_Aim of the task_
The lines needed are those from the start of the records through the line holding "right eye: (185, 70)", each copied exactly.

- Opening Delimiter -

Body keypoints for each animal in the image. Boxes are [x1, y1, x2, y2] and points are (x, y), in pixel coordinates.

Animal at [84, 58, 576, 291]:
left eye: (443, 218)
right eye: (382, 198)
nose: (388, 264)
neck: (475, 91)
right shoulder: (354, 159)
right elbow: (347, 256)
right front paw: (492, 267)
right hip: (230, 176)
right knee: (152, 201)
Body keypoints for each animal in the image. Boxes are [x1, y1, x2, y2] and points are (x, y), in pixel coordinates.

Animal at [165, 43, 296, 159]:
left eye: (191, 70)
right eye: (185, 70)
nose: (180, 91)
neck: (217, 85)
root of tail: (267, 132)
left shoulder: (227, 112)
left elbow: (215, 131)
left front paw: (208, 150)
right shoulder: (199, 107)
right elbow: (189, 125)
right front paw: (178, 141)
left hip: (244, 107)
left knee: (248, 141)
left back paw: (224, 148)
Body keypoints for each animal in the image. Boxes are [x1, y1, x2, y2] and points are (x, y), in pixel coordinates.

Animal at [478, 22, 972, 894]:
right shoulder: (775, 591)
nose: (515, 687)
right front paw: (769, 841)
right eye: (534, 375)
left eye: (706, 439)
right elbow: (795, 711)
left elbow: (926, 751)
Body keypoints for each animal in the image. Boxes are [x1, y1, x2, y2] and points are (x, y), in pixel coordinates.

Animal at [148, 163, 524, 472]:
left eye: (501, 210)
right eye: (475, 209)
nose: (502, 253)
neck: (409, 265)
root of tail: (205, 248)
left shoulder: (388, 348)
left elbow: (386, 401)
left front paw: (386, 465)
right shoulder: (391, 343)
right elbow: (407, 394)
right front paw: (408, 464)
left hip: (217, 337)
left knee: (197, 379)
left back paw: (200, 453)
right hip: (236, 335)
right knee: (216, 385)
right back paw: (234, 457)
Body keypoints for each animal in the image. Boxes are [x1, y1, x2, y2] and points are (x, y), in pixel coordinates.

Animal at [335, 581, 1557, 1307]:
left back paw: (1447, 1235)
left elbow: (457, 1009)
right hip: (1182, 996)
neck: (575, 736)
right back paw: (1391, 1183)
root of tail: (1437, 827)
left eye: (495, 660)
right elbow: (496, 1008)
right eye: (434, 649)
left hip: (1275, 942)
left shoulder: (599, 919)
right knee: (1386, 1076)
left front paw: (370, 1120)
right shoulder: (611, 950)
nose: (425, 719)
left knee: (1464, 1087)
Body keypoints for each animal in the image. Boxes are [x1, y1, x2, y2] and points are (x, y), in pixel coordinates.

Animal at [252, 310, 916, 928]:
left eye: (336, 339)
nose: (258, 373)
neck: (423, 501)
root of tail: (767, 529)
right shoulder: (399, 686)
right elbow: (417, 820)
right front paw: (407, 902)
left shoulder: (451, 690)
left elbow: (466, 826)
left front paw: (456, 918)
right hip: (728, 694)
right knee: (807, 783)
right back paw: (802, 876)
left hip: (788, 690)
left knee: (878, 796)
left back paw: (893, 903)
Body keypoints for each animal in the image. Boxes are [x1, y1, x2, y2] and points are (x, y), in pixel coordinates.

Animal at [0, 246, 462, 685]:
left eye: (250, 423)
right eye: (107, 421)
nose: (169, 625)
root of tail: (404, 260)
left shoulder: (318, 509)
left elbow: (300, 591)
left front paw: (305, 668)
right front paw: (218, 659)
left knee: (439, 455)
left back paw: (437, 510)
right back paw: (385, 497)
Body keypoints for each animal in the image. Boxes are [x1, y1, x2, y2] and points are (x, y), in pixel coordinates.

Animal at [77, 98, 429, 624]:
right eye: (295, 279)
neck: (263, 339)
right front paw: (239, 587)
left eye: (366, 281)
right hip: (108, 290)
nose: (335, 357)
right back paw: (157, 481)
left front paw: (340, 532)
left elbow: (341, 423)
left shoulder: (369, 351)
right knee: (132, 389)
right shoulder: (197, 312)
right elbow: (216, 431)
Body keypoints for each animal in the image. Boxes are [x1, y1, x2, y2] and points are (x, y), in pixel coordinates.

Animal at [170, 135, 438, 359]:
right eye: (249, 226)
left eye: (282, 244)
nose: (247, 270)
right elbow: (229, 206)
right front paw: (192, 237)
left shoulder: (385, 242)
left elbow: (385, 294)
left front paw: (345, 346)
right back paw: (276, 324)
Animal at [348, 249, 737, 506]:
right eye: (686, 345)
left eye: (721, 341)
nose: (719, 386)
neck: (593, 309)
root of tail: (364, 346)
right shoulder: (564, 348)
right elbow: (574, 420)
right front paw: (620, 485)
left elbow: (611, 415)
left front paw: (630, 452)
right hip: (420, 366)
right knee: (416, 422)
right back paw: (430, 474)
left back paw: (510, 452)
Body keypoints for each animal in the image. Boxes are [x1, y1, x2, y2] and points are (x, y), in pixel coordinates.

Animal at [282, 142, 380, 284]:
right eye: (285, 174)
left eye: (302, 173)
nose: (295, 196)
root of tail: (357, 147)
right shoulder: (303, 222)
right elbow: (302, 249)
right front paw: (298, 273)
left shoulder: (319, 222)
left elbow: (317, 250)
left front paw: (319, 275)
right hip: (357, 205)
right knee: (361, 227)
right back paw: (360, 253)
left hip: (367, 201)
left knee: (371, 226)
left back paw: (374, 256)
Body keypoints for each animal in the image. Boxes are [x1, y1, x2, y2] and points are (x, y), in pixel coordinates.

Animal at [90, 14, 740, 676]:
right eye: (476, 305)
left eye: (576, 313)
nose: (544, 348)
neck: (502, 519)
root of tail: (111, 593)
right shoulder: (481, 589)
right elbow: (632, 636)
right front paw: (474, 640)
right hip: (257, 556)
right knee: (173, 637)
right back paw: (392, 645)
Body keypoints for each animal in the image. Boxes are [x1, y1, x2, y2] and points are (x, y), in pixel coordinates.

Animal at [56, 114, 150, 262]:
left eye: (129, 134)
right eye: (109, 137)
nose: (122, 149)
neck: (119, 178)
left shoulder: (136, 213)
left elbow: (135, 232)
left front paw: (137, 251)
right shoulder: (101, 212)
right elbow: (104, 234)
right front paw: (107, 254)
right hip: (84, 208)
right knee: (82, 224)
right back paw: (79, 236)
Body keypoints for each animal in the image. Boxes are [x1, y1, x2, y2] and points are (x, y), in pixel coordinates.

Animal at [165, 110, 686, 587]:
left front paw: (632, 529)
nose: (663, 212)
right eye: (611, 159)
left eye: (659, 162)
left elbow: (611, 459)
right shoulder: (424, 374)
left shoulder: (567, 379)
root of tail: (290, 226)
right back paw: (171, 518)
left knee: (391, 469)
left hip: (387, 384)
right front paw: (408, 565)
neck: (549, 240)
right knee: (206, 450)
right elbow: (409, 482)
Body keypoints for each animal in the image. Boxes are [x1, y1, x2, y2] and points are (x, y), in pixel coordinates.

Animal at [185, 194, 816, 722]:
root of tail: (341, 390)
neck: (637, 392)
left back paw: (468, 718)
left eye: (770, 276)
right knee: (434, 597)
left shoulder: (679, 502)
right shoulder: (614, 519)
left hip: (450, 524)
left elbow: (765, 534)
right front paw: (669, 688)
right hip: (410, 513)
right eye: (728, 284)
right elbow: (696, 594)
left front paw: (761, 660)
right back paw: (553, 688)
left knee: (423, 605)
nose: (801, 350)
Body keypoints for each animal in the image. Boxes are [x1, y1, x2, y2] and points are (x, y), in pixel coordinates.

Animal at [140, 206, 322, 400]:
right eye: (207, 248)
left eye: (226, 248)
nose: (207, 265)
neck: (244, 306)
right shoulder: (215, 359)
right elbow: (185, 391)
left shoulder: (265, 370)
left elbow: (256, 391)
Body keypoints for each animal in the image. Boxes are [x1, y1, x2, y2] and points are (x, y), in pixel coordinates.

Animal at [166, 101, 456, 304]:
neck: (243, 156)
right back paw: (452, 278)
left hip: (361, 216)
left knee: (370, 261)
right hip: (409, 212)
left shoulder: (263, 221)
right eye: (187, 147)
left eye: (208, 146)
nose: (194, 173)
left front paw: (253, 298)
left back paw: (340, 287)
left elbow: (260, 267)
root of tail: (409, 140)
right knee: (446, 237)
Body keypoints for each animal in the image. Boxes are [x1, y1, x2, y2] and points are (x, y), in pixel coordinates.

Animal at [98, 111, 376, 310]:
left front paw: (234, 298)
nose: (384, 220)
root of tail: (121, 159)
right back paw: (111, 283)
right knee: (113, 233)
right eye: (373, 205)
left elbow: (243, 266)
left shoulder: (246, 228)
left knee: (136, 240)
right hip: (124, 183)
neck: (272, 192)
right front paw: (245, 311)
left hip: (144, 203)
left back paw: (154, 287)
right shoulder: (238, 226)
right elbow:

- Closing Delimiter -

_Exercise result_
Body keypoints for each animal in the image. Boxes are [x1, y1, x2, y2] and points are (x, y), in pixel coordinates.

Animal at [84, 58, 576, 291]:
left eye: (443, 218)
right eye: (382, 198)
nose: (388, 264)
neck: (475, 91)
right shoulder: (354, 159)
right elbow: (347, 256)
right front paw: (492, 267)
right hip: (230, 176)
right knee: (152, 201)
Body keypoints for each animal in the image. Boxes are [x1, y1, x2, y2] and points are (x, y), in pixel coordinates.

Animal at [165, 43, 296, 159]:
left eye: (191, 70)
right eye: (185, 70)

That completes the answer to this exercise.